## Exercise requirements:
In your output, repeat each entry exactly and include no pictures.

Source records:
::::::

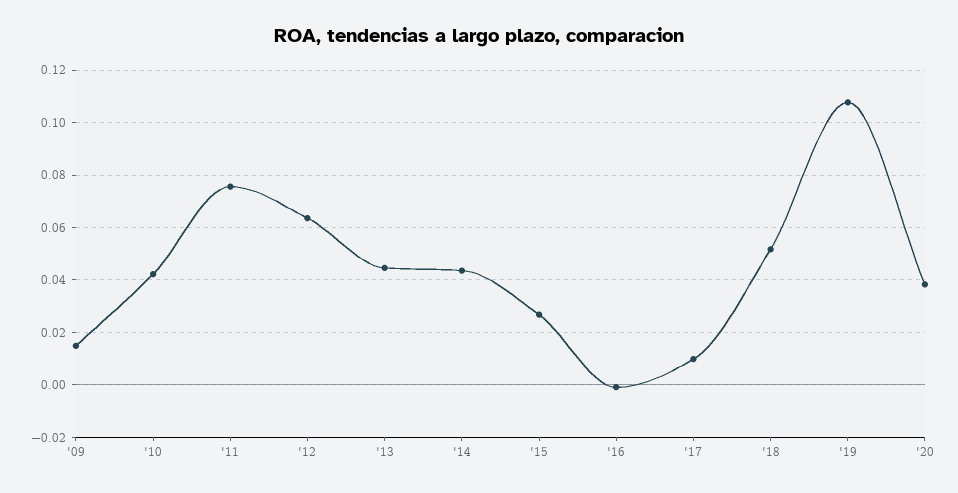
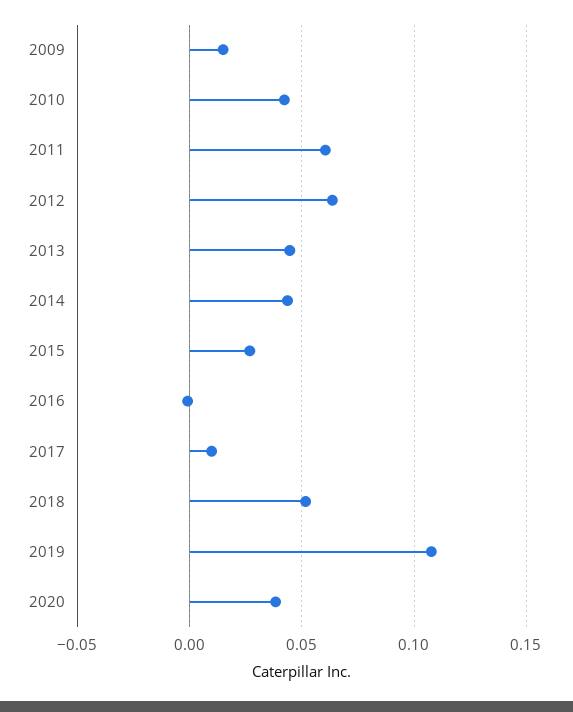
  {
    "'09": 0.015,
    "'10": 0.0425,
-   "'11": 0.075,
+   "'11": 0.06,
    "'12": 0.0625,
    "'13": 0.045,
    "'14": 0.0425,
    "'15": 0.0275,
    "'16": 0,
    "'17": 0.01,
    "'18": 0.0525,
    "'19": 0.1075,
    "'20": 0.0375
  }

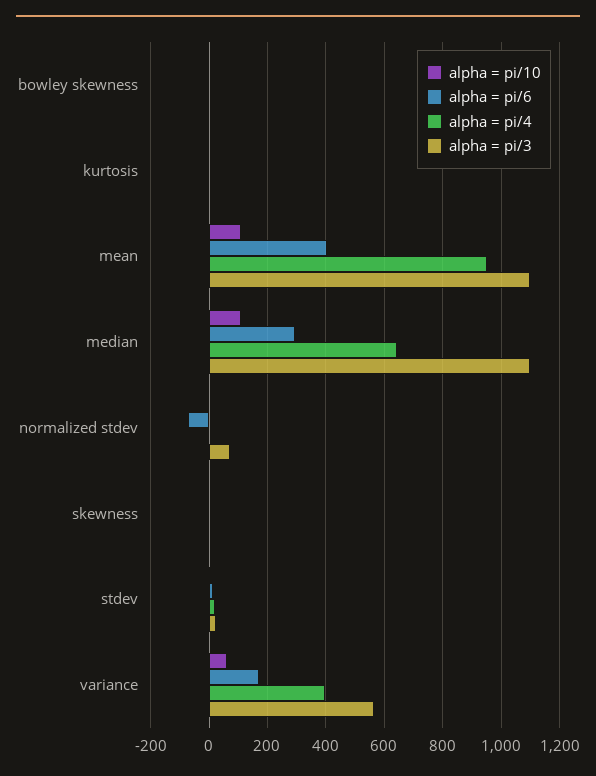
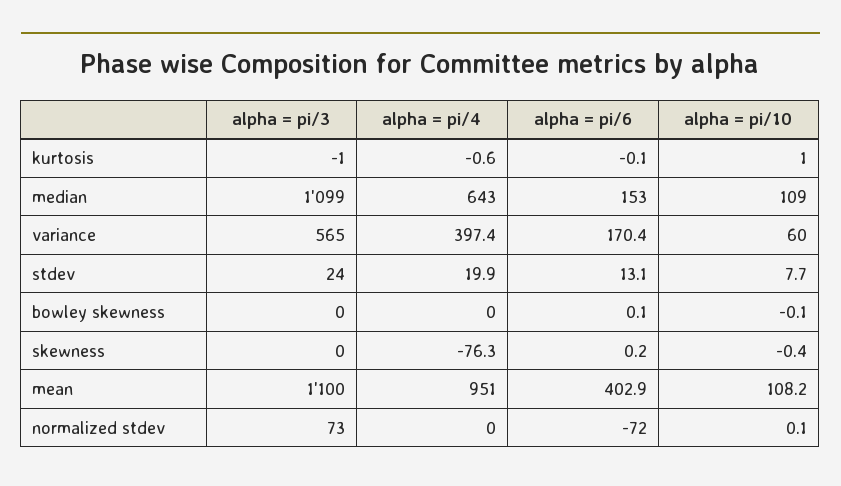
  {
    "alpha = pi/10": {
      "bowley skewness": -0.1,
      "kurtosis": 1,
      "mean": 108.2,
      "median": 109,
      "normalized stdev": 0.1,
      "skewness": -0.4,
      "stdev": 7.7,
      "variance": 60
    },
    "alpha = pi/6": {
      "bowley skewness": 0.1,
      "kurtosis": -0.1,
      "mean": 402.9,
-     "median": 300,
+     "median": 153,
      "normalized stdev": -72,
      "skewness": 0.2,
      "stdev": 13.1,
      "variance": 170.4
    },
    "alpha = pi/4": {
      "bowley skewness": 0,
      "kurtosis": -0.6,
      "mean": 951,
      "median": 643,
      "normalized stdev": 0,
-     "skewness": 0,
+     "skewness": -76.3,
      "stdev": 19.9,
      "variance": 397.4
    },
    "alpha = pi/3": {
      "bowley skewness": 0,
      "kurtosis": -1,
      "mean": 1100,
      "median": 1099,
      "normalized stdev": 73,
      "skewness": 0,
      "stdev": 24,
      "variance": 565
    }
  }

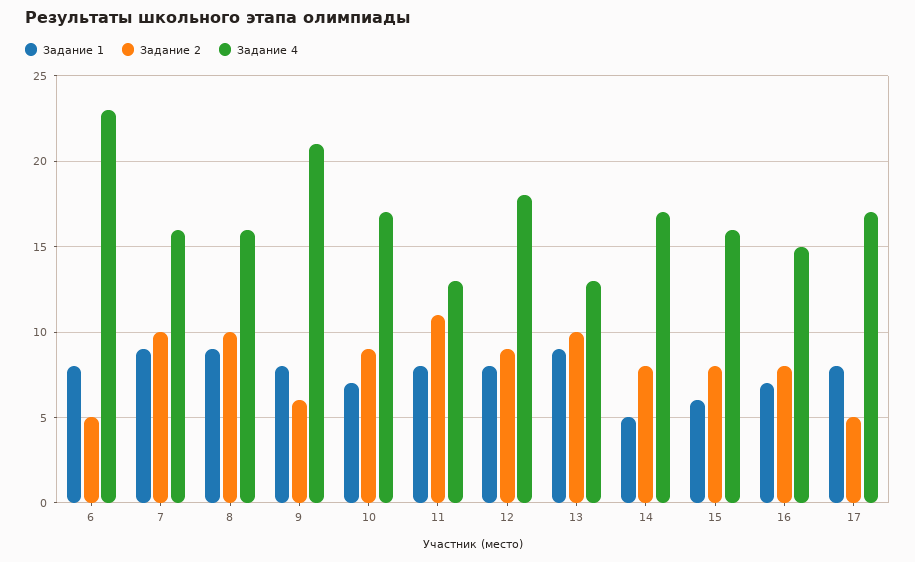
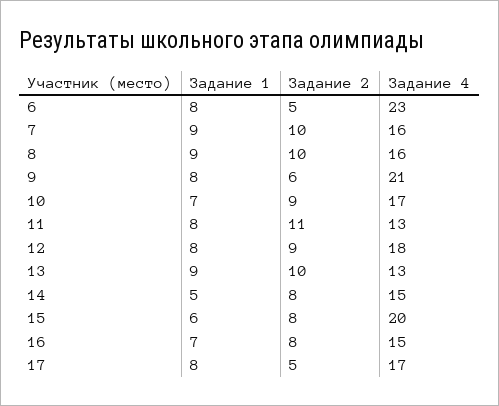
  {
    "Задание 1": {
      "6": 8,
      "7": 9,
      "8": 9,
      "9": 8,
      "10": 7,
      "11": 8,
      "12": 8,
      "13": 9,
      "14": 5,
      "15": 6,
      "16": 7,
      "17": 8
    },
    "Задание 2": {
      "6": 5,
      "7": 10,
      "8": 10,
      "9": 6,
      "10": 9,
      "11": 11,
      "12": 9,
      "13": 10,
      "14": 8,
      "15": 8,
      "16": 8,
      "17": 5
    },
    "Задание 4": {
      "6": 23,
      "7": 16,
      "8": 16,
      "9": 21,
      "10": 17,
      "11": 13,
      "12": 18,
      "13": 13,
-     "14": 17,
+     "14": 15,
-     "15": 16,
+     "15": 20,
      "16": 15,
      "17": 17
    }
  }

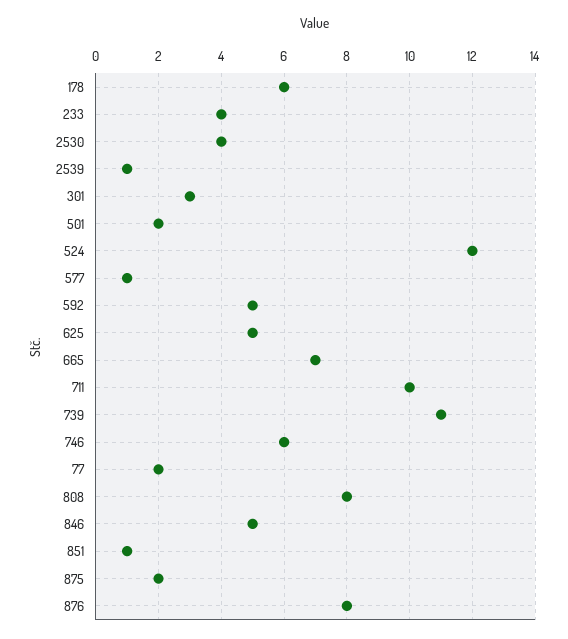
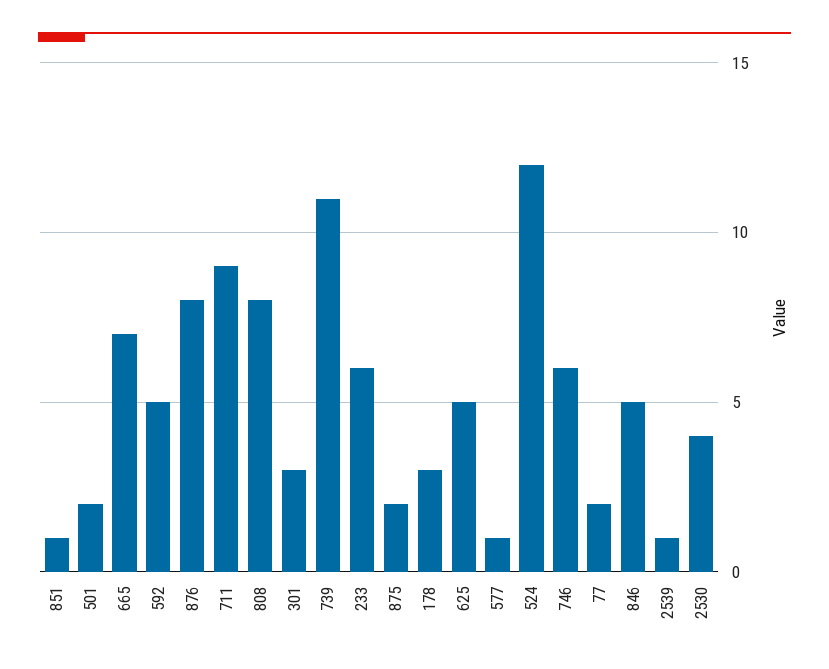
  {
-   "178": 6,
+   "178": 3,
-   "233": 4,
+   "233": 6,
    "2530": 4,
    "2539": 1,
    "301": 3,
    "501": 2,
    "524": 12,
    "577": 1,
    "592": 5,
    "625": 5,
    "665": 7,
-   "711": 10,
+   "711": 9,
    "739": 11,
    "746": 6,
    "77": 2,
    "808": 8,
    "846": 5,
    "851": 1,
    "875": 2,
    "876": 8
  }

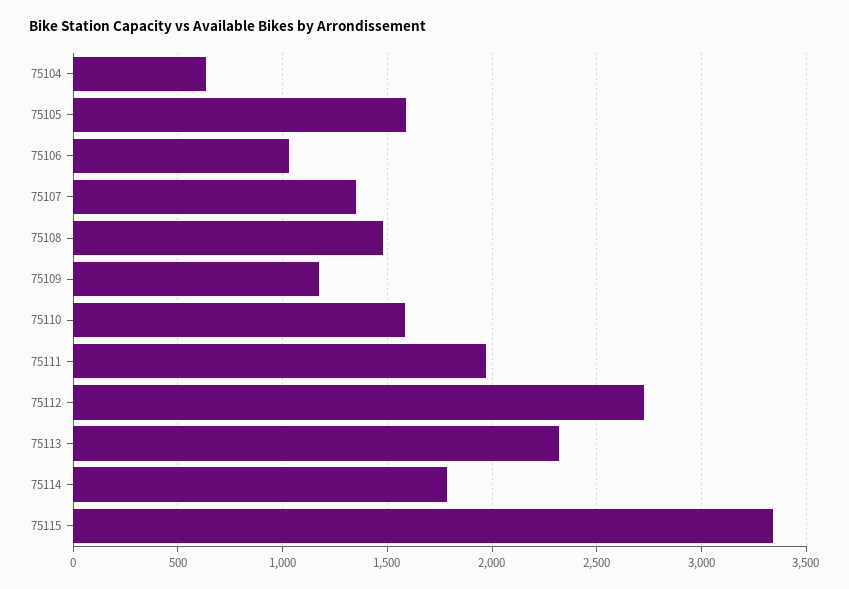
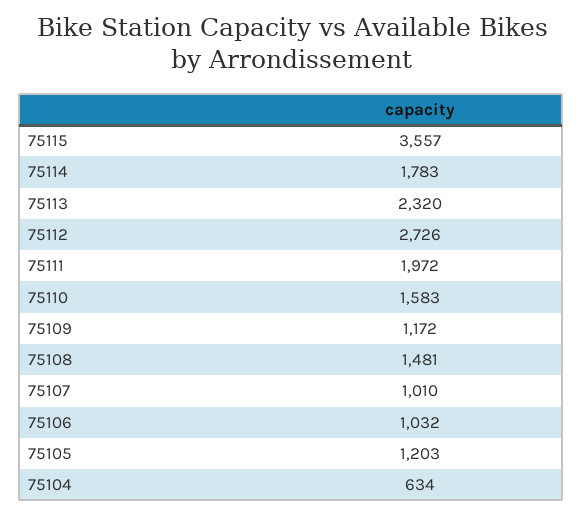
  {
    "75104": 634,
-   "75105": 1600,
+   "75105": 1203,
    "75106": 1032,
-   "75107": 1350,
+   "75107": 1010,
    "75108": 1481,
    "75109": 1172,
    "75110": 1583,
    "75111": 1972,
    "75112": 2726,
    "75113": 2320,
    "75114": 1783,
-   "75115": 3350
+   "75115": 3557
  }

::::::

## Result of the task:
  {
    "'09": 0.015,
    "'10": 0.0425,
-   "'11": 0.075,
+   "'11": 0.06,
    "'12": 0.0625,
    "'13": 0.045,
    "'14": 0.0425,
    "'15": 0.0275,
    "'16": 0,
    "'17": 0.01,
    "'18": 0.0525,
    "'19": 0.1075,
    "'20": 0.0375
  }

  {
    "alpha = pi/10": {
      "bowley skewness": -0.1,
      "kurtosis": 1,
      "mean": 108.2,
      "median": 109,
      "normalized stdev": 0.1,
      "skewness": -0.4,
      "stdev": 7.7,
      "variance": 60
    },
    "alpha = pi/6": {
      "bowley skewness": 0.1,
      "kurtosis": -0.1,
      "mean": 402.9,
-     "median": 300,
+     "median": 153,
      "normalized stdev": -72,
      "skewness": 0.2,
      "stdev": 13.1,
      "variance": 170.4
    },
    "alpha = pi/4": {
      "bowley skewness": 0,
      "kurtosis": -0.6,
      "mean": 951,
      "median": 643,
      "normalized stdev": 0,
-     "skewness": 0,
+     "skewness": -76.3,
      "stdev": 19.9,
      "variance": 397.4
    },
    "alpha = pi/3": {
      "bowley skewness": 0,
      "kurtosis": -1,
      "mean": 1100,
      "median": 1099,
      "normalized stdev": 73,
      "skewness": 0,
      "stdev": 24,
      "variance": 565
    }
  }

  {
    "Задание 1": {
      "6": 8,
      "7": 9,
      "8": 9,
      "9": 8,
      "10": 7,
      "11": 8,
      "12": 8,
      "13": 9,
      "14": 5,
      "15": 6,
      "16": 7,
      "17": 8
    },
    "Задание 2": {
      "6": 5,
      "7": 10,
      "8": 10,
      "9": 6,
      "10": 9,
      "11": 11,
      "12": 9,
      "13": 10,
      "14": 8,
      "15": 8,
      "16": 8,
      "17": 5
    },
    "Задание 4": {
      "6": 23,
      "7": 16,
      "8": 16,
      "9": 21,
      "10": 17,
      "11": 13,
      "12": 18,
      "13": 13,
-     "14": 17,
+     "14": 15,
-     "15": 16,
+     "15": 20,
      "16": 15,
      "17": 17
    }
  }

  {
-   "178": 6,
+   "178": 3,
-   "233": 4,
+   "233": 6,
    "2530": 4,
    "2539": 1,
    "301": 3,
    "501": 2,
    "524": 12,
    "577": 1,
    "592": 5,
    "625": 5,
    "665": 7,
-   "711": 10,
+   "711": 9,
    "739": 11,
    "746": 6,
    "77": 2,
    "808": 8,
    "846": 5,
    "851": 1,
    "875": 2,
    "876": 8
  }

  {
    "75104": 634,
-   "75105": 1600,
+   "75105": 1203,
    "75106": 1032,
-   "75107": 1350,
+   "75107": 1010,
    "75108": 1481,
    "75109": 1172,
    "75110": 1583,
    "75111": 1972,
    "75112": 2726,
    "75113": 2320,
    "75114": 1783,
-   "75115": 3350
+   "75115": 3557
  }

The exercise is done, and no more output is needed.